The waitress comes back with their order, and Maria drinks her tea and Kyle eats his pie. They talk about what she's been doing, about what he's being doing, about what's going on in Roswell. Kyle pays for her tea, and she doesn't try to stop him. Afterwards, they walk outside the Crashdown and stand on the sidewalk awkwardly. Both of them glance at the UFO museum and then at each other.
"You know," she says, pausing to shade her eyes from the sun. She'd forgotten how relentless the sun could be in Roswell, how it could fill the space around you, shine onto things you didn't want to see, show you things you'd never noticed, "it was actually nice talking to you."
Kyle smiles at her, a thin, humorless smile that is at odds with the light in his eyes. "I've always been nice to talk to" he tells her. "You just didn't notice it till now."
She laughs and taps his shoulder lightly.
Flirting. It feels good.
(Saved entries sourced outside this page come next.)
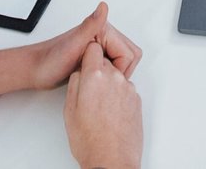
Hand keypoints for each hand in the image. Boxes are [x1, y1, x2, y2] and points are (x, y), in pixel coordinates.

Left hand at [0, 2, 141, 95]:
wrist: (36, 70)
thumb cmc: (50, 60)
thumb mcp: (73, 44)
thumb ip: (90, 25)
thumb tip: (103, 7)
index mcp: (102, 29)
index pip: (129, 53)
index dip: (118, 68)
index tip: (100, 72)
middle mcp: (103, 36)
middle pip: (130, 58)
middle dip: (118, 71)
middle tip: (98, 75)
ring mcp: (101, 48)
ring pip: (123, 65)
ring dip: (113, 75)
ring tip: (94, 77)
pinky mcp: (97, 59)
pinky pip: (114, 70)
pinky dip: (107, 78)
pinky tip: (93, 80)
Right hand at [64, 40, 142, 168]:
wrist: (112, 161)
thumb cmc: (90, 141)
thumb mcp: (69, 110)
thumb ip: (75, 83)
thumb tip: (80, 72)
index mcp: (95, 77)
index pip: (93, 47)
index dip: (86, 54)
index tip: (83, 63)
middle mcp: (115, 78)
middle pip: (105, 62)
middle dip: (96, 72)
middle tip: (88, 92)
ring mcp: (128, 89)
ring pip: (115, 77)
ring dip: (108, 85)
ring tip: (99, 108)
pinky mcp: (136, 100)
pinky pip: (124, 90)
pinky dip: (117, 97)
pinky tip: (109, 114)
There's a smile on her face when she says "I'm going to be in town for a while. I guess I'll see you around."
Kyle tips his hat at her slightly. His father used to do that, and the gesture used to unnerve her. But that was then, and this is now.
An image-a still life, like a photograph that peers out at your from the dusty pages of a history book; look at these people who were once here, where have they gone?-flashes in front of her eyes.
Another woman and another man, years ago, standing together in the same spot, laughing slightly, able to look past the pain of their respective pasts. Two people, with nothing and everything in common, and a yearning for those comfortable silences.
She watches Kyle walk away, reaches up, touches her face. Yes, there is a smile there. She can feel it in the curve of her cheeks, the upward tilt of her mouth.
"I'll be damned" she mutters to herself. "Maybe Mom wasn't so crazy after all."